### YOUR TASK
Nothing in the data may be altered; restate all of it exactly.

[Records contained in a dataset]
■ ■ ■ ■
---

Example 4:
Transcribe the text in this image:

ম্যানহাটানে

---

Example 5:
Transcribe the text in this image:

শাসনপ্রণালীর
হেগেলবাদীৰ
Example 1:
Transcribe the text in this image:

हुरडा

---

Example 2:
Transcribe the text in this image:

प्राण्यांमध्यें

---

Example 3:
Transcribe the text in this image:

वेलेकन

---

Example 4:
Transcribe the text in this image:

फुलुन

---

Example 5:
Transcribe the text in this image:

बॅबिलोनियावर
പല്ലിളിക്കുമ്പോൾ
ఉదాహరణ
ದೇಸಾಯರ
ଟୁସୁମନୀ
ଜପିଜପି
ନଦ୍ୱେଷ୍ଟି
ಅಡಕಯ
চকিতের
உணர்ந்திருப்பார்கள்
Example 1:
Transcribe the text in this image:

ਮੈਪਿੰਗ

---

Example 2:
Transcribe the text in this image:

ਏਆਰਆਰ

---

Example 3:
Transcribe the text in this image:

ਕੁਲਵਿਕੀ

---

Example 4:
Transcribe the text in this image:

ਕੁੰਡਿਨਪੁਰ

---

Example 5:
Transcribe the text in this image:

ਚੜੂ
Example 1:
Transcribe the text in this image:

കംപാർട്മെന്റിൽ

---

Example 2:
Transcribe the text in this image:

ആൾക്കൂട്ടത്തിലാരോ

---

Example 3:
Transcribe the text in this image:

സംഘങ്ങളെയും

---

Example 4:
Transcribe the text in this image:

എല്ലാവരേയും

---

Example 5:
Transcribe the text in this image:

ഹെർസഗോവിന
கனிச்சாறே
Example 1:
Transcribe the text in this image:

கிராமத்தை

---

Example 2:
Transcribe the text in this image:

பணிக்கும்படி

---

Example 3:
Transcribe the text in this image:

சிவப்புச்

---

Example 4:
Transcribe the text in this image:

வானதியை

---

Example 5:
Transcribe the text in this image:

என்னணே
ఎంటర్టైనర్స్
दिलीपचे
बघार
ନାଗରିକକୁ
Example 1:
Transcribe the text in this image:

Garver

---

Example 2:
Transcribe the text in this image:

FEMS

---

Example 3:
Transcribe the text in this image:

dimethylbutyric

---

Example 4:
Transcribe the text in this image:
■ ■ ■ ■
### ANSWER
---

Example 4:
Transcribe the text in this image:

ম্যানহাটানে

---

Example 5:
Transcribe the text in this image:

শাসনপ্রণালীর
হেগেলবাদীৰ
Example 1:
Transcribe the text in this image:

हुरडा

---

Example 2:
Transcribe the text in this image:

प्राण्यांमध्यें

---

Example 3:
Transcribe the text in this image:

वेलेकन

---

Example 4:
Transcribe the text in this image:

फुलुन

---

Example 5:
Transcribe the text in this image:

बॅबिलोनियावर
പല്ലിളിക്കുമ്പോൾ
ఉదాహరణ
ದೇಸಾಯರ
ଟୁସୁମନୀ
ଜପିଜପି
ନଦ୍ୱେଷ୍ଟି
ಅಡಕಯ
চকিতের
உணர்ந்திருப்பார்கள்
Example 1:
Transcribe the text in this image:

ਮੈਪਿੰਗ

---

Example 2:
Transcribe the text in this image:

ਏਆਰਆਰ

---

Example 3:
Transcribe the text in this image:

ਕੁਲਵਿਕੀ

---

Example 4:
Transcribe the text in this image:

ਕੁੰਡਿਨਪੁਰ

---

Example 5:
Transcribe the text in this image:

ਚੜੂ
Example 1:
Transcribe the text in this image:

കംപാർട്മെന്റിൽ

---

Example 2:
Transcribe the text in this image:

ആൾക്കൂട്ടത്തിലാരോ

---

Example 3:
Transcribe the text in this image:

സംഘങ്ങളെയും

---

Example 4:
Transcribe the text in this image:

എല്ലാവരേയും

---

Example 5:
Transcribe the text in this image:

ഹെർസഗോവിന
கனிச்சாறே
Example 1:
Transcribe the text in this image:

கிராமத்தை

---

Example 2:
Transcribe the text in this image:

பணிக்கும்படி

---

Example 3:
Transcribe the text in this image:

சிவப்புச்

---

Example 4:
Transcribe the text in this image:

வானதியை

---

Example 5:
Transcribe the text in this image:

என்னணே
ఎంటర్టైనర్స్
दिलीपचे
बघार
ନାଗରିକକୁ
Example 1:
Transcribe the text in this image:

Garver

---

Example 2:
Transcribe the text in this image:

FEMS

---

Example 3:
Transcribe the text in this image:

dimethylbutyric

---

Example 4:
Transcribe the text in this image:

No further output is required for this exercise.